数据挖掘情况

发布于 2024-12-07 11:02:46 字数 907 浏览 7 评论 0原文

假设我有下面提到的数据。

11AM user1 刷牙

11:05AM user1 准备

早餐 11:10AM user1 吃早餐

11:15AM user1 洗澡

11:30AM user1 上班

12PM user2 刷牙

12:05PM user2 准备早餐

12:10PM user2 吃早餐

12:15PM user2 洗澡

12 :30PM 用户 2 去办公室

11AM 用户 3 接受洗澡

11:05AM user3 准备早餐

11:10AM user3 刷牙

11:15AM user3 吃早餐

11:30AM user3 上班

12PM user4 洗澡

12:05PM user4 准备早餐

12:10PM user4 刷牙

12:15PM user4 吃早餐

12:30PM user4上班

这些数据告诉我不同​​人的日常生活。
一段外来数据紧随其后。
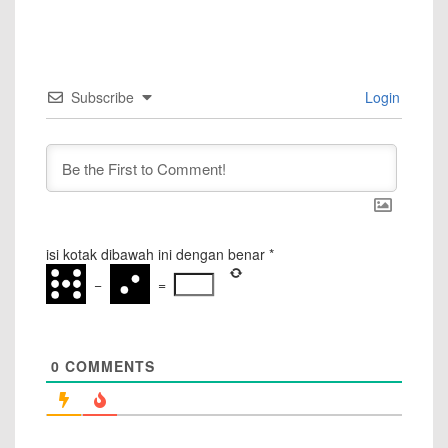
Subscribe
Login
isi kotak dibawah ini dengan benar
*
−
=
0
COMMENTS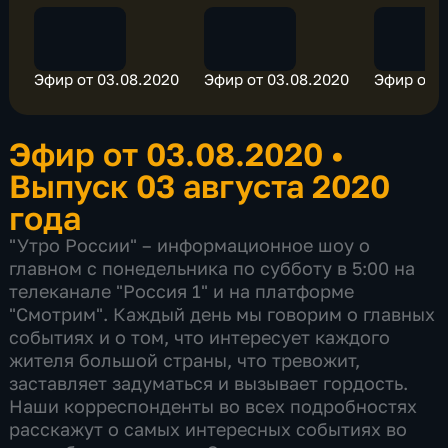
Эфир от 03.08.2020
Эфир от 03.08.2020
Эфир от 0
Эфир от 03.08.2020
•
Выпуск 03 августа 2020
года
"Утро России" – информационное шоу о
главном с понедельника по субботу в 5:00 на
телеканале "Россия 1" и на платформе
"Смотрим". Каждый день мы говорим о главных
событиях и о том, что интересует каждого
жителя большой страны, что тревожит,
заставляет задуматься и вызывает гордость.
Наши корреспонденты во всех подробностях
расскажут о самых интересных событиях во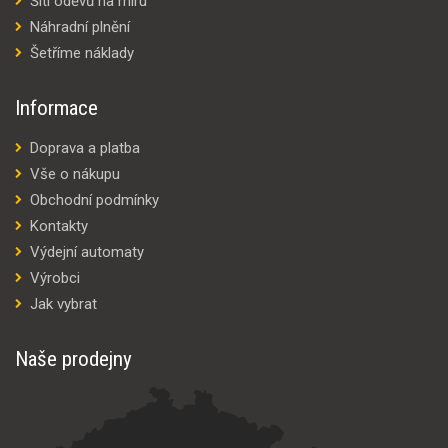
Šití oděvů na míru
Náhradní plnění
Šetříme náklady
Informace
Doprava a platba
Vše o nákupu
Obchodní podmínky
Kontakty
Výdejní automaty
Výrobci
Jak vybrat
Naše prodejny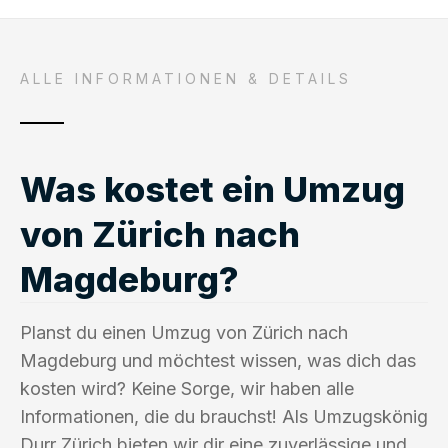
ALLE INFORMATIONEN & DETAILS
Was kostet ein Umzug
von Zürich nach
Magdeburg?
Planst du einen Umzug von Zürich nach
Magdeburg und möchtest wissen, was dich das
kosten wird? Keine Sorge, wir haben alle
Informationen, die du brauchst! Als Umzugskönig
Durr Zürich bieten wir dir eine zuverlässige und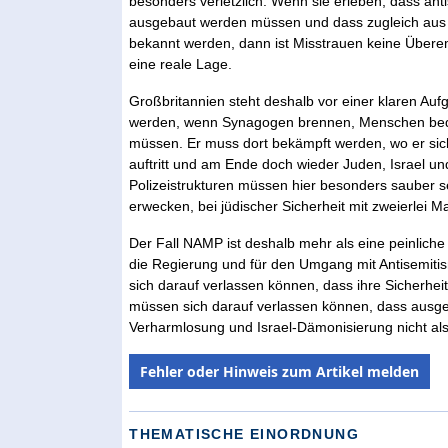
besonders verletzlich. Wenn sie erleben, dass an
ausgebaut werden müssen und dass zugleich aus d
bekannt werden, dann ist Misstrauen keine Überemp
eine reale Lage.
Großbritannien steht deshalb vor einer klaren Au
werden, wenn Synagogen brennen, Menschen bedr
müssen. Er muss dort bekämpft werden, wo er sich 
auftritt und am Ende doch wieder Juden, Israel u
Polizeistrukturen müssen hier besonders sauber sei
erwecken, bei jüdischer Sicherheit mit zweierlei 
Der Fall NAMP ist deshalb mehr als eine peinliche Ve
die Regierung und für den Umgang mit Antisemitism
sich darauf verlassen können, dass ihre Sicherhei
müssen sich darauf verlassen können, dass ausger
Verharmlosung und Israel-Dämonisierung nicht als 
Fehler oder Hinweis zum Artikel melden
THEMATISCHE EINORDNUNG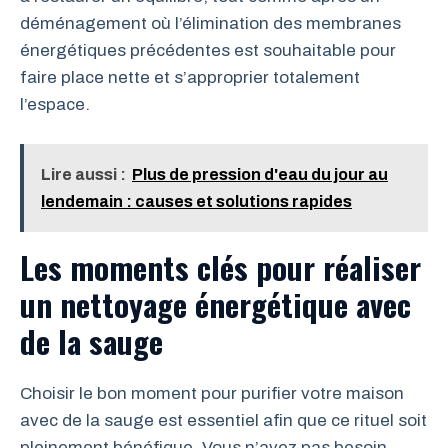
déménagement où l’élimination des membranes
énergétiques précédentes est souhaitable pour
faire place nette et s’approprier totalement
l’espace.
Lire aussi :
Plus de pression d'eau du jour au
lendemain : causes et solutions rapides
Les moments clés pour réaliser
un nettoyage énergétique avec
de la sauge
Choisir le bon moment pour purifier votre maison
avec de la sauge est essentiel afin que ce rituel soit
pleinement bénéfique. Vous n’avez pas besoin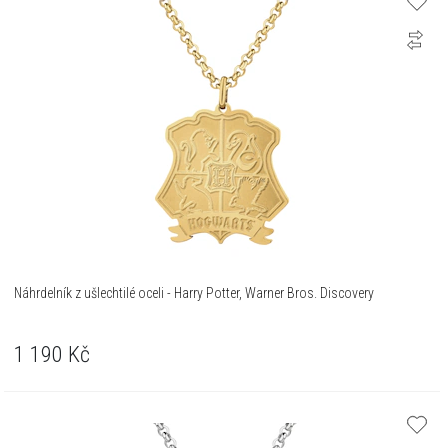
Náhrdelník z ušlechtilé oceli - Harry Potter, Warner Bros. Discovery
1 190
Kč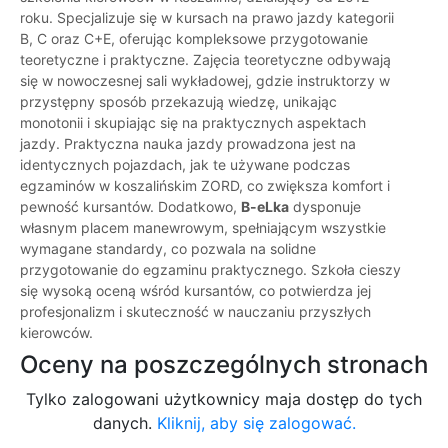
roku. Specjalizuje się w kursach na prawo jazdy kategorii
B, C oraz C+E, oferując kompleksowe przygotowanie
teoretyczne i praktyczne. Zajęcia teoretyczne odbywają
się w nowoczesnej sali wykładowej, gdzie instruktorzy w
przystępny sposób przekazują wiedzę, unikając
monotonii i skupiając się na praktycznych aspektach
jazdy. Praktyczna nauka jazdy prowadzona jest na
identycznych pojazdach, jak te używane podczas
egzaminów w koszalińskim ZORD, co zwiększa komfort i
pewność kursantów. Dodatkowo,
B-eLka
dysponuje
własnym placem manewrowym, spełniającym wszystkie
wymagane standardy, co pozwala na solidne
przygotowanie do egzaminu praktycznego. Szkoła cieszy
się wysoką oceną wśród kursantów, co potwierdza jej
profesjonalizm i skuteczność w nauczaniu przyszłych
kierowców.
Oceny na poszczególnych stronach
Tylko zalogowani użytkownicy maja dostęp do tych
danych.
Kliknij, aby się zalogować.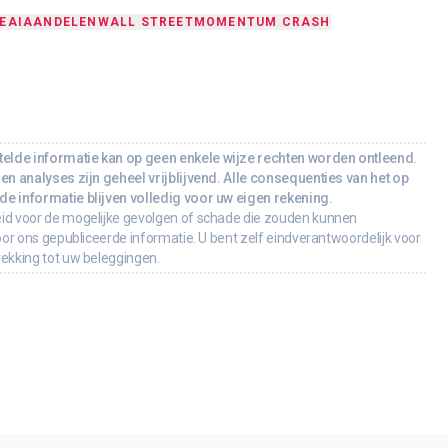
E
AI
AANDELEN
WALL STREET
MOMENTUM CRASH
lde informatie kan op geen enkele wijze rechten worden ontleend.
en analyses zijn geheel vrijblijvend. Alle consequenties van het op
e informatie blijven volledig voor uw eigen rekening.
id voor de mogelijke gevolgen of schade die zouden kunnen
oor ons gepubliceerde informatie. U bent zelf eindverantwoordelijk voor
rekking tot uw beleggingen.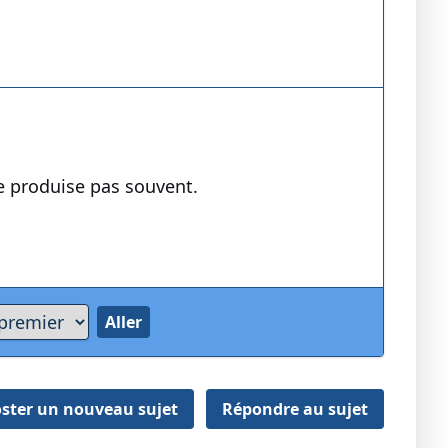
se produise pas souvent.
ster un nouveau sujet
Répondre au sujet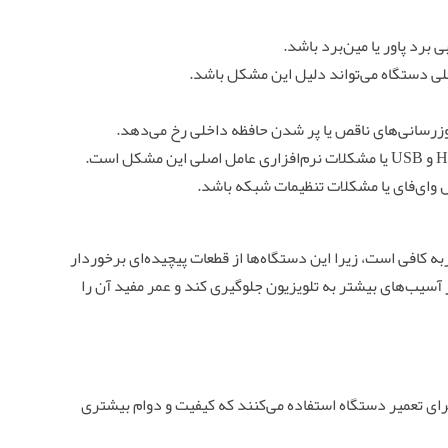
رد پاور یا مین‌برد باشد.
لی دستگاه می‌تواند دلیل این مشکل باشد.
زرسانی‌های ناقص یا پر شدن حافظه داخلی رخ می‌دهد.
وای‌فای یا مشکلات تنظیمات شبکه باشد.
 کافی است، زیرا این دستگاه‌ها از قطعات پیچیده‌ای برخوردار
آسیب‌های بیشتر به تلویزیون جلوگیری کند و عمر مفید آن را
ی تعمیر دستگاه استفاده می‌کنند که کیفیت و دوام بیشتری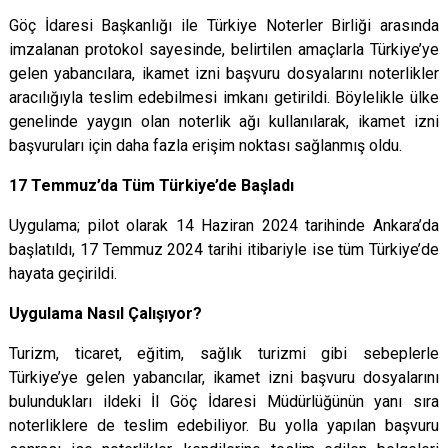
Göç İdaresi Başkanlığı ile Türkiye Noterler Birliği arasında
imzalanan protokol sayesinde, belirtilen amaçlarla Türkiye’ye
gelen yabancılara, ikamet izni başvuru dosyalarını noterlikler
aracılığıyla teslim edebilmesi imkanı getirildi. Böylelikle ülke
genelinde yaygın olan noterlik ağı kullanılarak, ikamet izni
başvuruları için daha fazla erişim noktası sağlanmış oldu.
17 Temmuz’da Tüm Türkiye’de Başladı
Uygulama; pilot olarak 14 Haziran 2024 tarihinde Ankara’da
başlatıldı, 17 Temmuz 2024 tarihi itibariyle ise tüm Türkiye’de
hayata geçirildi.
Uygulama Nasıl Çalışıyor?
Turizm, ticaret, eğitim, sağlık turizmi gibi sebeplerle
Türkiye’ye gelen yabancılar, ikamet izni başvuru dosyalarını
bulundukları ildeki İl Göç İdaresi Müdürlüğünün yanı sıra
noterliklere de teslim edebiliyor. Bu yolla yapılan başvuru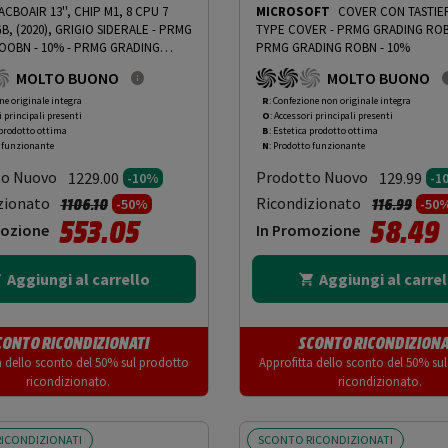
ACBOAIR 13'', CHIP M1, 8 CPU 7
MICROSOFT
COVER CON TASTIE
B, (2020), GRIGIO SIDERALE - PRMG
TYPE COVER - PRMG GRADING ROB
OOBN - 10%
-
PRMG GRADING
PRMG GRADING ROBN - 10%
0%
MOLTO BUONO
MOLTO BUONO
ne originale integra
R
: Confezione non originale integra
i principali presenti
O
: Accessori principali presenti
 prodotto ottima
B
: Estetica prodotto ottima
o funzionante
N
: Prodotto funzionante
to Nuovo
Prodotto Nuovo
1229.00
129.99
-10%
-1
Prezzo ridotto da
a
Prezzo rido
a
zionato
Ricondizionato
1106.10
116.99
-50%
-50
553.05
58.49
mozione
In Promozione
Aggiungi al carrello
Aggiungi al carrel
CONTO RICONDIZIONATI
SCONTO RICONDIZIONA
a dello sconto del 50% sul prodotto
Approfitta dello sconto del 50% su
ricondizionato.
ricondizionato.
ICONDIZIONATI
SCONTO RICONDIZIONATI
从这些数据来看,用户 1 和用户 2 的行为似乎相似(尽管他们执行活动的时间存在差异,但他们遵循相同的顺序)。出于同样的原因,User3 和 User4 的行为类似。 现在我必须将这些用户分为不同的组。在此示例中,group1- user1 和 User2 ... 后面是 group2,包括 user3 和 user4

我应该如何处理这种情况。我正在尝试学习数据挖掘,这是我认为是数据挖掘问题的一个例子。我正在尝试寻找解决方案的方法,但我想不出一种方法。我相信这个数据有规律可循。但我想不出可以揭示它的方法。 另外,我必须将这种方法映射到我拥有的数据集上,该数据集非常大,但与此类似:) 该数据是关于记录一次事件发生情况的日志。我想找到代表相似事件序列的组。

任何指示将不胜感激。

Suppose I have the data as mentioned below.

11AM user1 Brush

11:05AM user1 Prep Brakfast

11:10AM user1 eat Breakfast

11:15AM user1 Take bath

11:30AM user1 Leave for office

12PM user2 Brush

12:05PM user2 Prep Brakfast

12:10PM user2 eat Breakfast

12:15PM user2 Take bath

12:30PM user2 Leave for office

11AM user3 Take bath

11:05AM user3 Prep Brakfast

11:10AM user3 Brush

11:15AM user3 eat Breakfast

11:30AM user3 Leave for office

12PM user4 Take bath

12:05PM user4 Prep Brakfast

12:10PM user4 Brush

12:15PM user4 eat Breakfast

12:30PM user4 Leave for office

This data tell me about the daily routine of different people. From this data it seems user1 and user2 behave similarly (though there is a difference in time they perform the activity but they are following the same sequence). With the same reason, User3 and User4 behave similarly.
Now I have to group such users into different groups. In this example, group1- user1 and USer2 ... followed by group2 including user3 and user4

How should I approach this kind of situation. I am trying to learn data mining and this is an example I thought of as a data mining problem. I am trying to find an approach for the solution, but I can not think of one. I believe this data has the pattern in it. but I am not able to think of the approach which can reveal it.
Also, I have to map this approach on the dataset I have, which is pretty huge but similar to this :) The data is about logs stating occurrence of events at a time. And I want to find the groups representing similar sequence of events.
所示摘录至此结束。